- [SCHRIFTLICHE AUFGABE A] Überarbeite im Text zur Finanzkrise die Passage von „Aber diesmal ist“ bis „die Politik bestimmt?“ und setze dabei „Republik“ an die Stelle von „Demokratie“.
- [SCHRIFTLICHE AUFGABE B] Was nennt der Text zur Finanzkrise als Reaktion auf den Schwarzen Freitag von 1929?
- [SCHRIFTLICHE AUFGABE C] Prüfe, ob die folgenden Aussagen zum Text zur Finanzkrise passen. Antworte jeweils mit ja oder nein und zitiere die entscheidenden Worte des Textes wörtlich: (i) Unter den Börsencrashs wird auch die Asienkrise genannt. (ii) Der Finanzsektor hat aus früheren Crashs viel gelernt. (iii) Für die Schweiz wird eine Volksabstimmung gefordert.

┌─ ANGEZEIGTER TEXT

Aber gerade weil es jetzt insgesamt für alle auf der Welt so offenbar
ist, dass die Weltherrschaft des Raubtier-Kapitalismus in den Abgrund
führt, birgt die Finanzkrise eine Chance. Jeder kann jetzt den
Neoliberalismus als Wahnidee erkennen. Am Horizont erscheint die
Notwendigkeit eines neuen Gesellschaftsvertrags, eines planetaren
Gesellschaftsvertrags.
Es gab 1929 den Schwarzen Freitag und als Reaktion darauf den New Deal --
allerdings nur kurzzeitig. Es gab zuletzt diverse Börsencrashs, 1998,
2001, auch die Asienkrise -- und der Finanzsektor hat wenig daraus gelernt...
Aber diesmal ist es anders, breiter. Wir merken dies in Europa wie in
Amerika, Asien und Afrika: Die Diktatur der Finanzoligarchien schadet
uns allen. Wir leben auf der gleichen Welt. Es kommt jetzt im Volk
sicher zu einem Bewusstseinsprozess, jetzt ist die Sicht frei, die Maske
des Neoliberalismus ist gefallen, wir sehen, wer dahinter- steht,
gierige, zynische Spekulanten und Missetäter. Und weil wir in einer
Demokratie leben, wo wir Meinungsfreiheit haben, kommt sicher ein
Bewusstseinsprozess in Gang.
Alle schauen, ob der Staat hilft, was die Politiker tun. Hat politisches
Handeln somit wieder an Bedeutung gewonnen -- oder ist der Staat
dermassen stark von den Banken abhängig, dass er zwangsweise handeln
muss, also doch nur wieder die Ökonomie die Politik bestimmt?
In der Schweiz müssen wir unbedingt und sofort die skandalöse
Subventionierung der UBS-Spekulanten durch Steuergelder stoppen. Es
braucht eine Volksabstimmung.

└─
┌─ ROHE DATENSÄTZE

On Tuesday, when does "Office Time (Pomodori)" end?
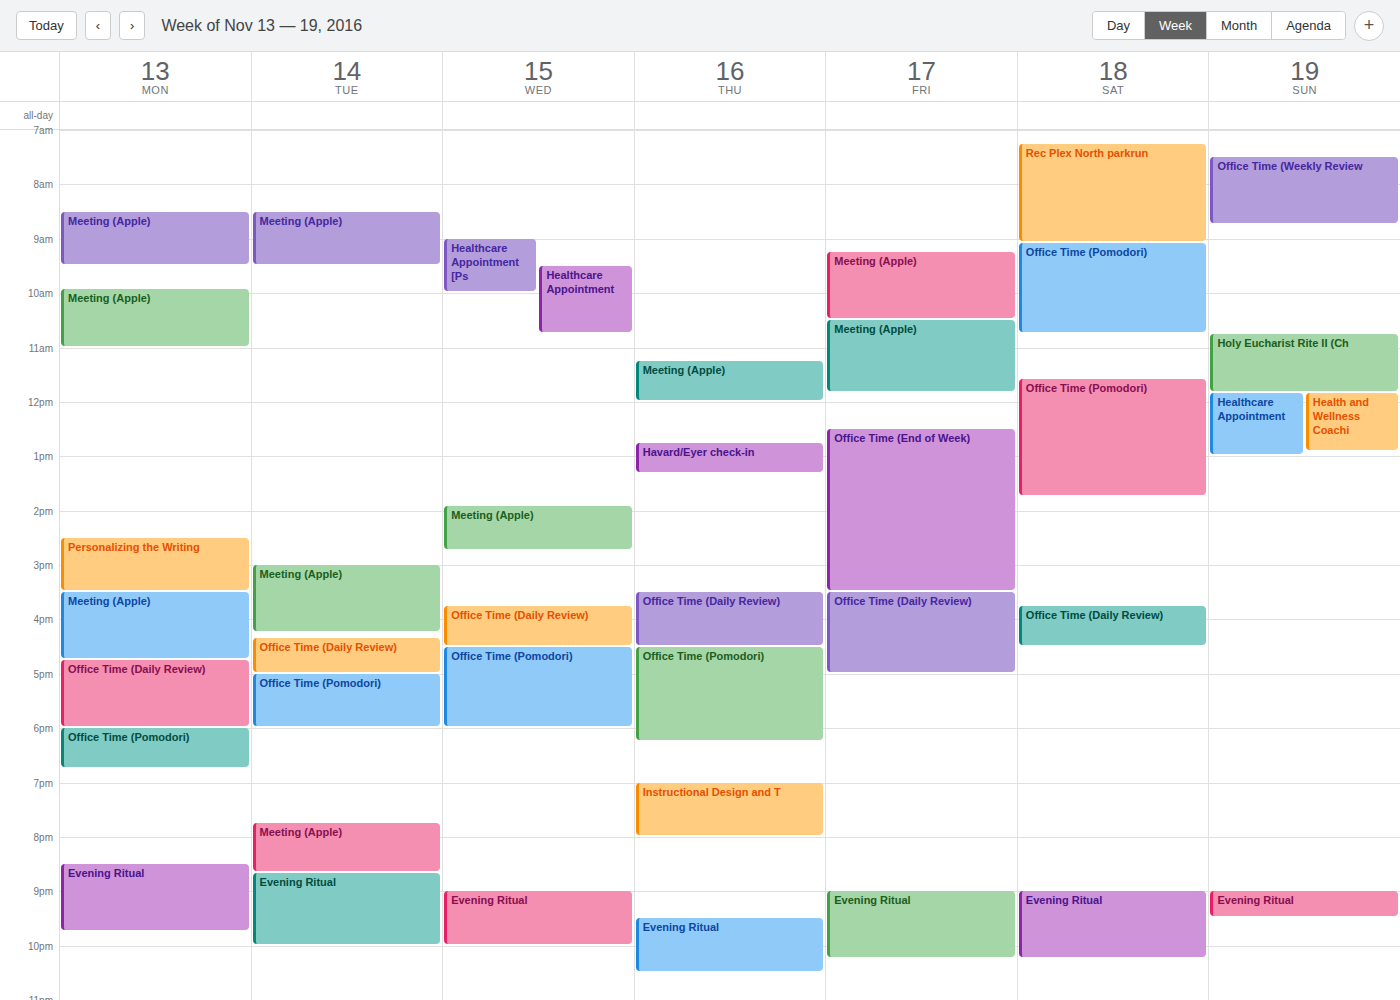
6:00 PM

└─
┌─ ROHE DATENSÄTZE

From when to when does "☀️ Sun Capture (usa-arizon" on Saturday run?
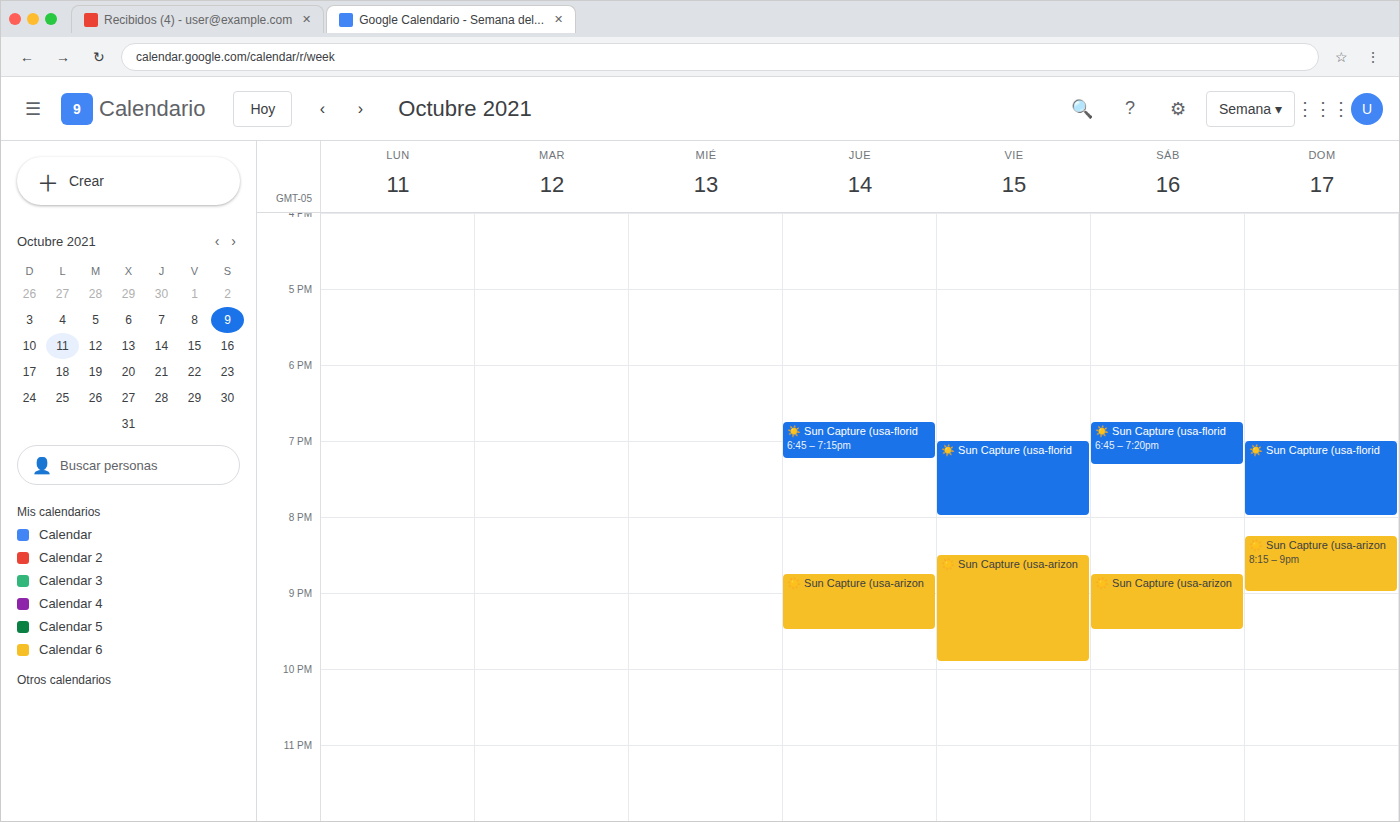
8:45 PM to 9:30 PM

└─

- [VOLLSTÄNDIGE ANTWORT A]
Aber diesmal ist es anders, breiter. Wir merken dies in Europa wie in
Amerika, Asien und Afrika: Die Diktatur der Finanzoligarchien schadet
uns allen. Wir leben auf der gleichen Welt. Es kommt jetzt im Volk
sicher zu einem Bewusstseinsprozess, jetzt ist die Sicht frei, die Maske
des Neoliberalismus ist gefallen, wir sehen, wer dahinter- steht,
gierige, zynische Spekulanten und Missetäter. Und weil wir in einer
Republik leben, wo wir Meinungsfreiheit haben, kommt sicher ein
Bewusstseinsprozess in Gang.
Alle schauen, ob der Staat hilft, was die Politiker tun. Hat politisches
Handeln somit wieder an Bedeutung gewonnen -- oder ist der Staat
dermassen stark von den Banken abhängig, dass er zwangsweise handeln
muss, also doch nur wieder die Ökonomie die Politik bestimmt?

- [VOLLSTÄNDIGE ANTWORT B] Den New Deal, allerdings nur kurzzeitig.

- [VOLLSTÄNDIGE ANTWORT C]
(i) Ja: „Es gab zuletzt diverse Börsencrashs, 1998, 2001, auch die Asienkrise“
(ii) Nein: „der Finanzsektor hat wenig daraus gelernt“
(iii) Ja: „Es braucht eine Volksabstimmung.“